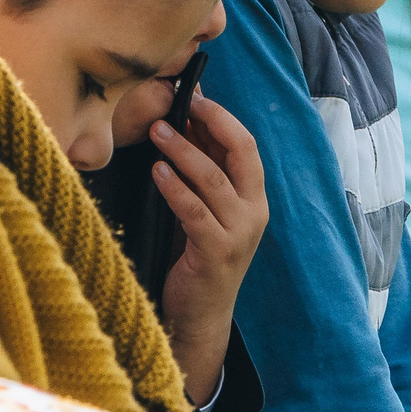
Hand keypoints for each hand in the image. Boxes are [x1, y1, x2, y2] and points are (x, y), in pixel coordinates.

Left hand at [152, 95, 267, 403]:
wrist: (199, 316)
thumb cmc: (194, 257)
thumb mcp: (203, 209)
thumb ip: (201, 173)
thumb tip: (184, 121)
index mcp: (253, 198)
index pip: (246, 146)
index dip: (222, 117)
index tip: (195, 95)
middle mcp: (254, 212)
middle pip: (241, 152)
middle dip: (211, 122)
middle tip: (182, 102)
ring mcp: (238, 233)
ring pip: (213, 179)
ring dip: (183, 150)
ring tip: (157, 131)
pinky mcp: (216, 253)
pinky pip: (194, 211)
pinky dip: (175, 188)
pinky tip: (156, 172)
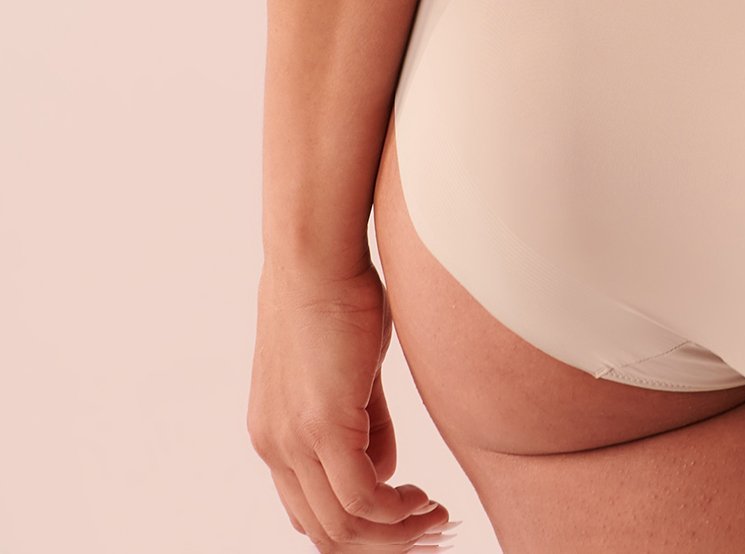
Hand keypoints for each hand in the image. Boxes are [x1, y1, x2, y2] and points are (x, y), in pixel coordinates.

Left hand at [248, 256, 455, 548]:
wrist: (315, 254)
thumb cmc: (338, 293)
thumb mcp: (352, 370)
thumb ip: (366, 422)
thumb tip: (387, 470)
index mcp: (276, 435)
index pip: (309, 512)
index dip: (359, 529)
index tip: (406, 519)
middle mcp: (275, 448)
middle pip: (326, 532)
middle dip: (382, 543)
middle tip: (430, 531)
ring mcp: (293, 441)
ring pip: (344, 525)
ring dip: (396, 532)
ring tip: (436, 517)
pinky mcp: (322, 426)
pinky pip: (362, 497)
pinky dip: (397, 510)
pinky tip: (424, 498)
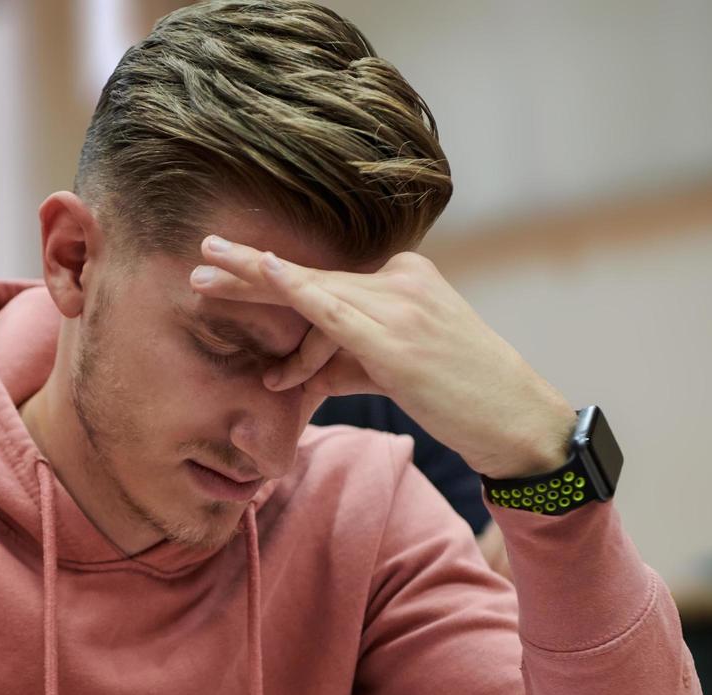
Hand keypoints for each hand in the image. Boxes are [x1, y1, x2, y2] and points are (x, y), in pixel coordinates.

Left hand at [190, 236, 576, 479]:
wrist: (514, 420)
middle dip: (249, 271)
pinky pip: (337, 311)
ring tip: (202, 282)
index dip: (268, 273)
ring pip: (314, 298)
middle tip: (198, 256)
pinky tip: (269, 272)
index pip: (323, 279)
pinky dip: (299, 290)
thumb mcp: (389, 369)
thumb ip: (340, 361)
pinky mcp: (398, 339)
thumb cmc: (455, 396)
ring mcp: (401, 307)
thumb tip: (292, 372)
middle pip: (310, 276)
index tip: (224, 264)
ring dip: (254, 291)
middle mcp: (401, 281)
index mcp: (404, 279)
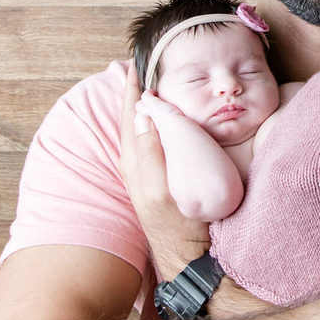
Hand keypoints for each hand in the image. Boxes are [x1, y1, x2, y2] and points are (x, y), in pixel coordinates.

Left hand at [119, 69, 209, 278]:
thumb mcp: (162, 190)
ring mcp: (146, 171)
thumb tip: (145, 115)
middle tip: (147, 65)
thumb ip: (152, 153)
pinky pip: (152, 139)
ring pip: (142, 128)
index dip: (135, 88)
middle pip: (134, 117)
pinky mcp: (158, 178)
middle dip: (138, 91)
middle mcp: (136, 163)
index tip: (139, 62)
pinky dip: (156, 122)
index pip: (132, 113)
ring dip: (147, 105)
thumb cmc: (178, 226)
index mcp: (135, 160)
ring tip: (154, 84)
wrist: (188, 257)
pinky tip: (166, 120)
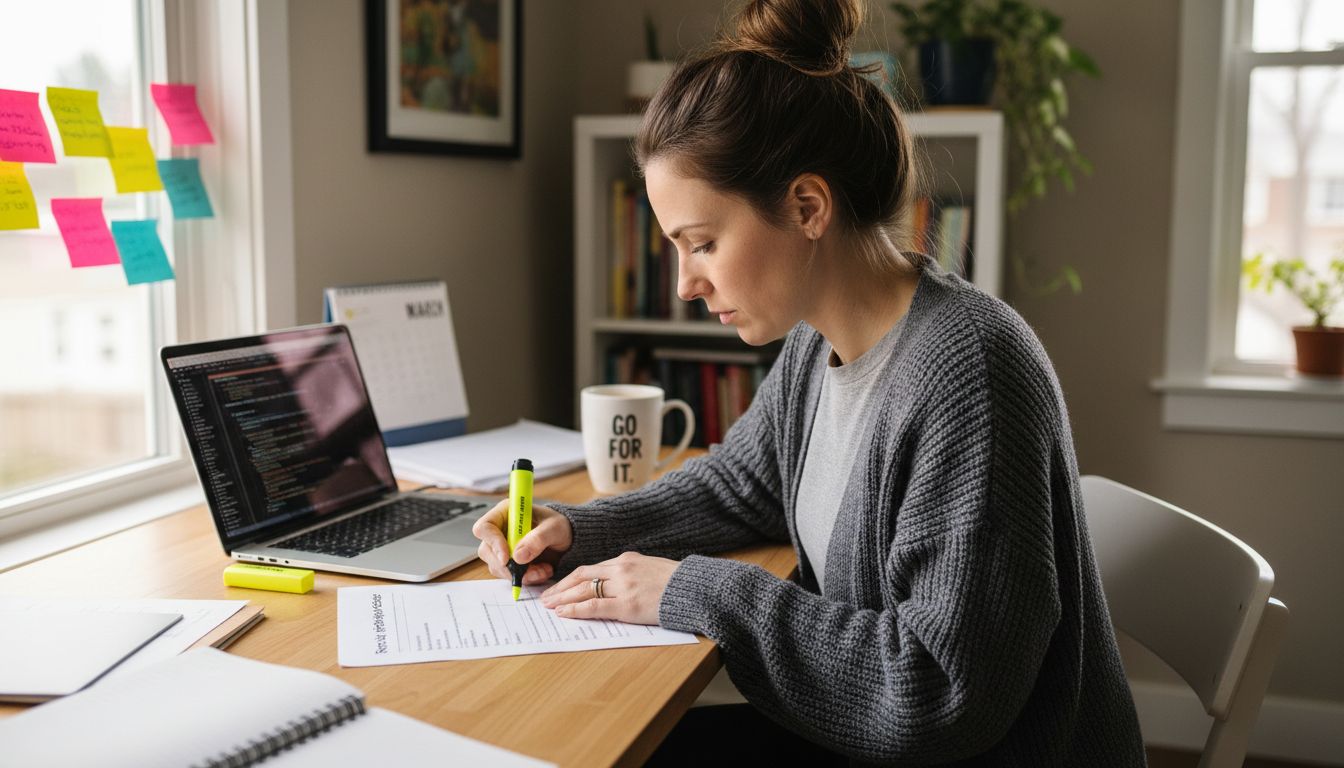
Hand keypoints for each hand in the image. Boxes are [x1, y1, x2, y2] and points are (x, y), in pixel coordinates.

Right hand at [472, 501, 572, 585]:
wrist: (568, 539)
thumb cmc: (559, 526)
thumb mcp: (554, 528)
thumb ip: (538, 539)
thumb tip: (518, 556)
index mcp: (505, 512)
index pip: (484, 527)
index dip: (493, 543)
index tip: (507, 558)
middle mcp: (499, 529)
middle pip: (487, 551)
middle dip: (509, 566)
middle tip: (532, 570)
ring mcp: (502, 547)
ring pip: (497, 567)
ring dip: (521, 574)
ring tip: (544, 570)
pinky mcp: (509, 562)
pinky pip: (509, 575)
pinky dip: (526, 578)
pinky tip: (542, 572)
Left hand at [540, 551, 678, 625]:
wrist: (694, 588)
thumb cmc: (678, 583)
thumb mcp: (652, 568)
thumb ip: (632, 573)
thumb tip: (617, 583)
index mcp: (626, 559)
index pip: (591, 568)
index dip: (572, 579)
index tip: (561, 586)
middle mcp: (621, 569)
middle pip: (581, 576)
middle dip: (561, 587)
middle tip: (546, 597)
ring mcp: (623, 587)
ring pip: (583, 590)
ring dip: (562, 598)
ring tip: (548, 606)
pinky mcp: (627, 605)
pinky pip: (594, 607)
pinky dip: (575, 610)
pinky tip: (563, 613)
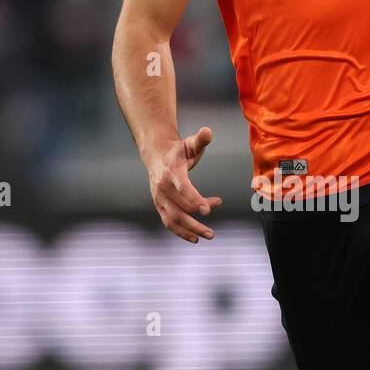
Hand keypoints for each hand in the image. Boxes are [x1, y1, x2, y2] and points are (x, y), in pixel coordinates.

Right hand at [147, 126, 221, 242]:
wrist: (156, 155)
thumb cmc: (178, 150)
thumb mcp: (190, 143)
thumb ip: (200, 139)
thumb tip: (208, 131)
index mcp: (171, 173)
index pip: (183, 189)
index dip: (195, 200)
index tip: (208, 211)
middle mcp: (163, 188)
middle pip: (180, 209)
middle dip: (196, 222)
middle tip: (212, 232)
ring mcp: (160, 198)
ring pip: (173, 219)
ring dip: (190, 230)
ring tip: (207, 236)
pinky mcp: (160, 205)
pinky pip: (169, 222)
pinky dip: (181, 232)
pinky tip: (195, 238)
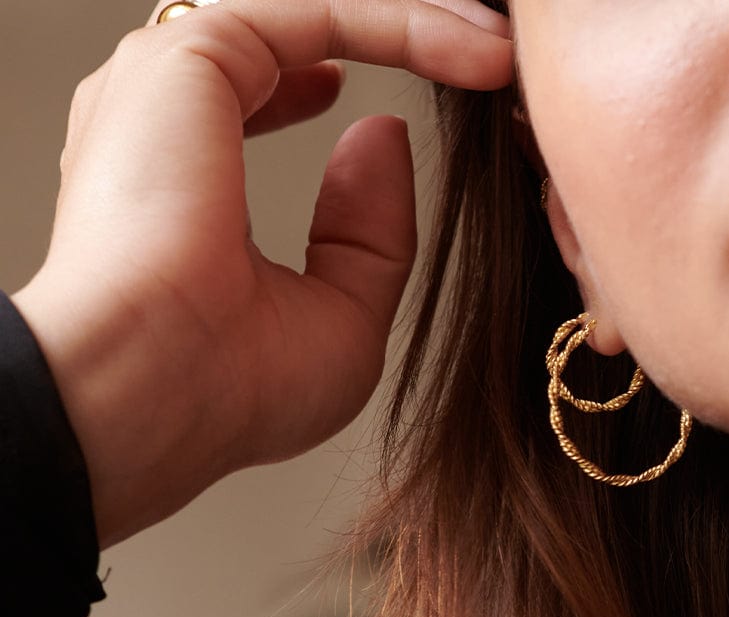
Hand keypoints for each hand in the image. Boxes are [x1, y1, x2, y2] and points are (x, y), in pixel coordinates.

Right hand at [13, 0, 511, 546]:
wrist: (158, 392)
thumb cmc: (235, 389)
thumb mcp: (343, 319)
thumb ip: (368, 232)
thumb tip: (379, 131)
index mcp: (183, 188)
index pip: (257, 102)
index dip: (325, 90)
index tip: (394, 109)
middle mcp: (167, 124)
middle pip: (289, 46)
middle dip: (389, 37)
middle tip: (482, 52)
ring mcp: (173, 86)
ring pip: (310, 20)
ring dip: (414, 23)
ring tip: (496, 48)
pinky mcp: (191, 56)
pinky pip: (322, 17)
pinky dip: (408, 27)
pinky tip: (480, 55)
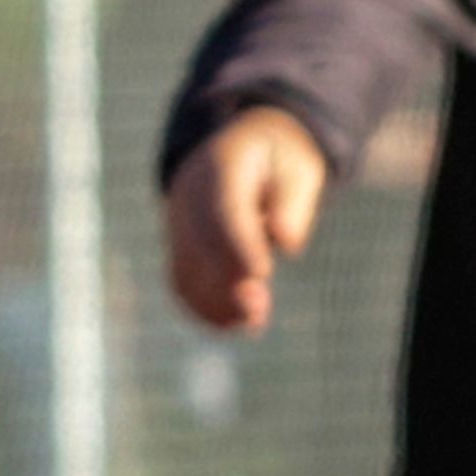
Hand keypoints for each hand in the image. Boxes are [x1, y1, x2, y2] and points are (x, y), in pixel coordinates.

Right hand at [163, 106, 331, 333]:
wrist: (241, 151)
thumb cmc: (278, 164)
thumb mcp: (296, 167)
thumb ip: (291, 201)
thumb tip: (284, 240)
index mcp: (220, 168)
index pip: (223, 208)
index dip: (239, 243)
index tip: (260, 273)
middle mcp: (190, 195)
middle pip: (200, 242)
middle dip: (227, 281)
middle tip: (258, 312)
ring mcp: (179, 222)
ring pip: (186, 267)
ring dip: (216, 302)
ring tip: (253, 322)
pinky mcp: (181, 248)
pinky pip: (182, 281)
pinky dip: (203, 307)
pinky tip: (233, 324)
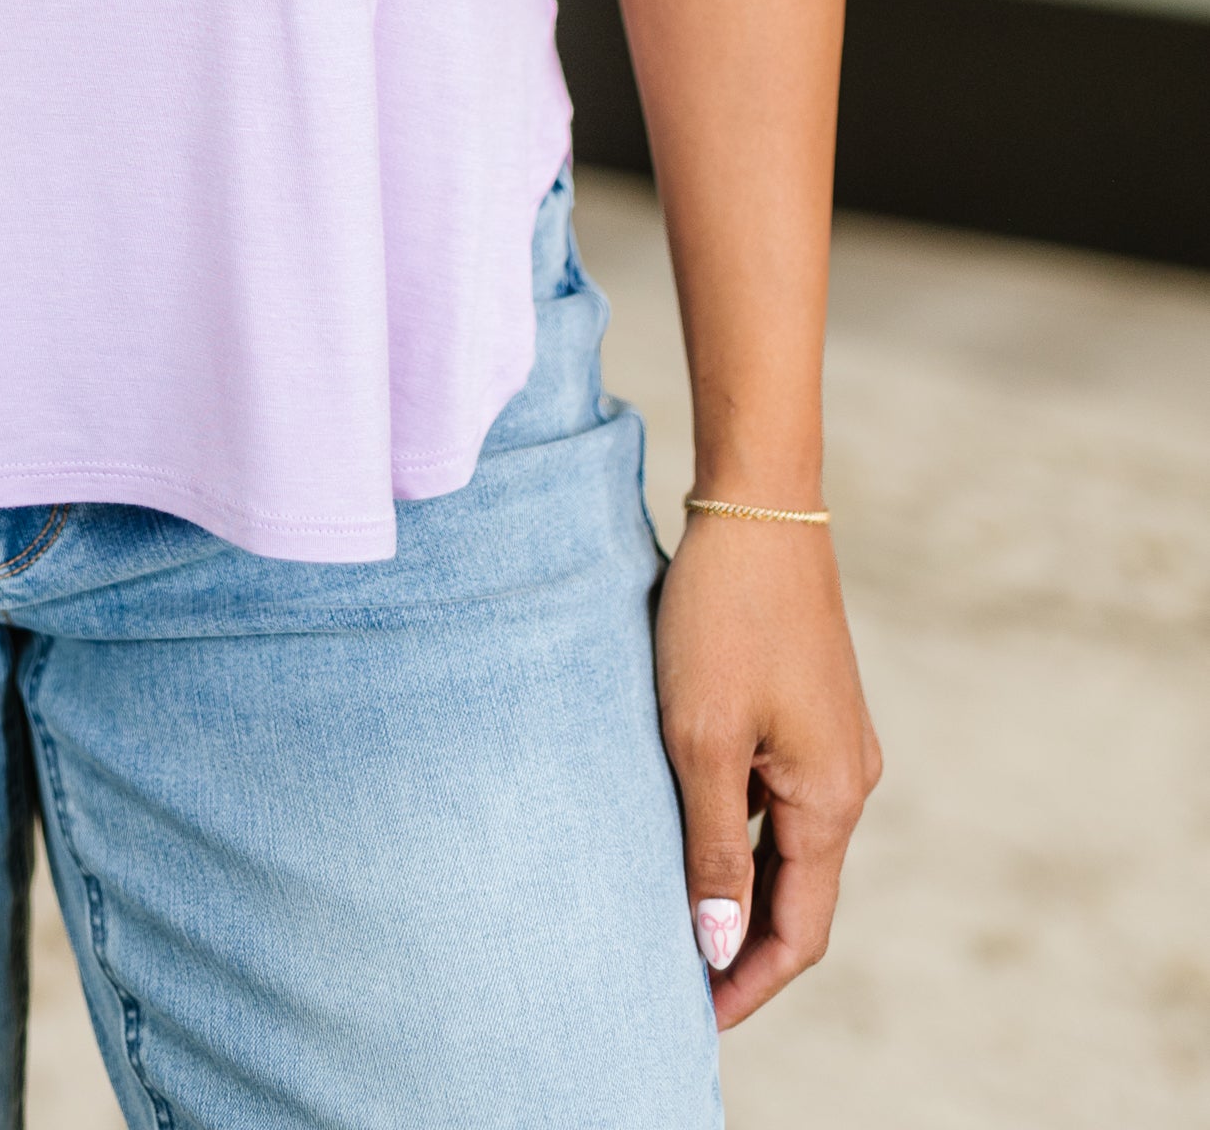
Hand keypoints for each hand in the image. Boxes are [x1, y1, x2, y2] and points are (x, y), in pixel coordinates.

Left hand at [653, 513, 880, 1027]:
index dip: (749, 981)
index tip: (693, 1016)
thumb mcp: (702, 739)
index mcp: (831, 798)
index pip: (801, 929)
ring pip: (786, 841)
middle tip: (674, 980)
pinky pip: (779, 792)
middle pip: (799, 892)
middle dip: (743, 942)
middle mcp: (849, 778)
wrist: (757, 504)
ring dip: (738, 881)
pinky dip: (740, 826)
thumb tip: (719, 945)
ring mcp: (835, 740)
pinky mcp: (813, 706)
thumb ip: (712, 848)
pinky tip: (688, 826)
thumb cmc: (721, 615)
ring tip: (671, 911)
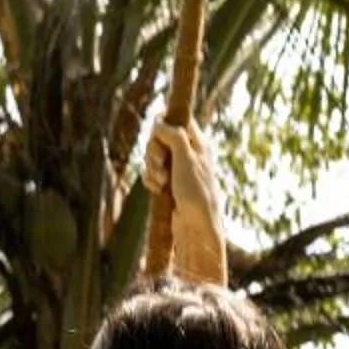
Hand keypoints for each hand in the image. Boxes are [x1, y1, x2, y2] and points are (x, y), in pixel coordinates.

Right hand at [144, 115, 226, 281]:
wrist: (197, 228)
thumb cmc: (196, 193)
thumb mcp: (185, 158)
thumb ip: (173, 134)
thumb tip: (158, 120)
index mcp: (197, 142)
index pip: (176, 119)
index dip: (163, 125)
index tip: (159, 137)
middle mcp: (188, 152)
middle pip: (159, 137)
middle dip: (153, 151)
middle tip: (161, 165)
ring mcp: (177, 168)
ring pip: (153, 156)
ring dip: (151, 168)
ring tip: (161, 183)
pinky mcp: (168, 183)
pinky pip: (151, 173)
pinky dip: (150, 180)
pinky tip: (157, 191)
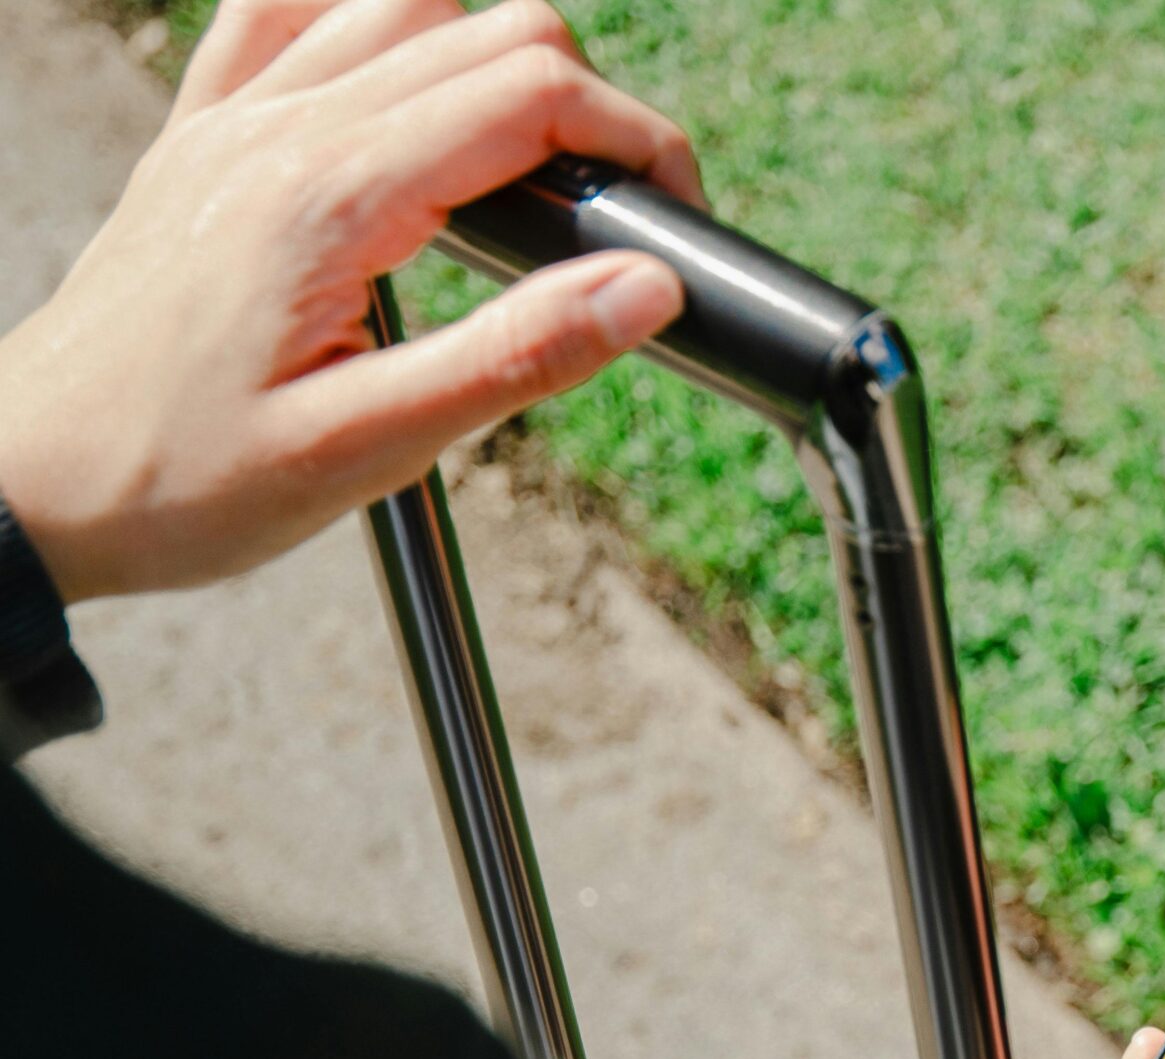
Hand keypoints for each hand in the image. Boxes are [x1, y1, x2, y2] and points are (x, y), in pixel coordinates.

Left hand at [0, 0, 699, 603]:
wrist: (20, 484)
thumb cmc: (177, 484)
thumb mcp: (366, 449)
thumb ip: (515, 357)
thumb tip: (645, 287)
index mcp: (331, 201)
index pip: (532, 95)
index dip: (636, 139)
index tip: (678, 214)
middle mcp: (280, 131)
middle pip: (490, 31)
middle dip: (588, 107)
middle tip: (616, 217)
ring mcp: (232, 121)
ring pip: (404, 3)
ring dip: (490, 59)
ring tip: (526, 172)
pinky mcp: (199, 137)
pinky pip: (287, 12)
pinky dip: (366, 21)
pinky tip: (401, 90)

....................

> [WHAT TO DO]: Wherever the string "Left" appears in the records above, copy the line it sits in.

> [RESPONSE TO THE TASK]:
Left hand at [152, 95, 267, 403]:
Left hand at [248, 256, 455, 548]:
Left hand at [190, 236, 576, 479]:
Left hand at [119, 69, 209, 278]:
Left hand at [540, 551, 678, 625]:
Left hand at [653, 513, 880, 1027]:
Left hand at [0, 0, 699, 603]:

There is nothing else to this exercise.